**Stored dataset items**
○ ○ ○ ○
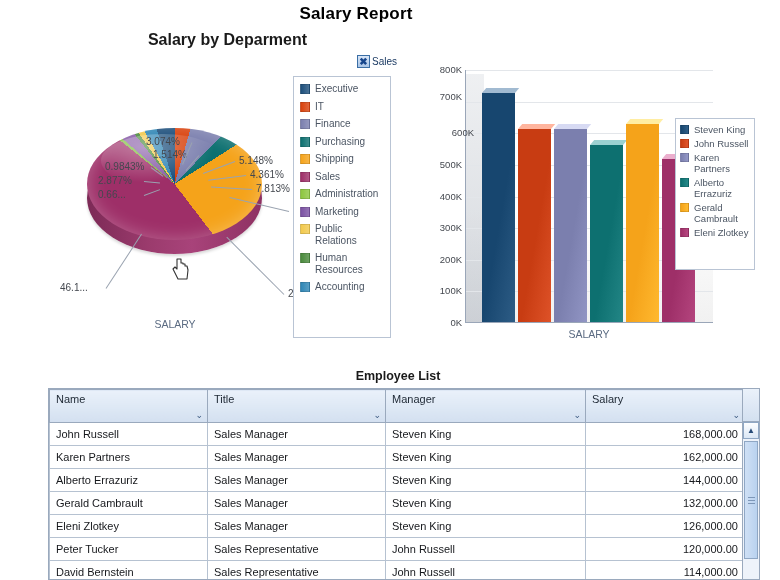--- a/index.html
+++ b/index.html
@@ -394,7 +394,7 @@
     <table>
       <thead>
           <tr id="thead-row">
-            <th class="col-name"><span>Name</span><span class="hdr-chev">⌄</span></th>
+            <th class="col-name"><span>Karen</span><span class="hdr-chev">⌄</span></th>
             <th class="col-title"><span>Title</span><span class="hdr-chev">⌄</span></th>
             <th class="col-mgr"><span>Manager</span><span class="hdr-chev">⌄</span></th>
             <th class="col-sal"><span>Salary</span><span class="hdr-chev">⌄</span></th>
○ ○ ○ ○
Among the lines above, find those holding "name" and copy each one.

**The answer**
-            <th class="col-name"><span>Name</span><span class="hdr-chev">⌄</span></th>
+            <th class="col-name"><span>Karen</span><span class="hdr-chev">⌄</span></th>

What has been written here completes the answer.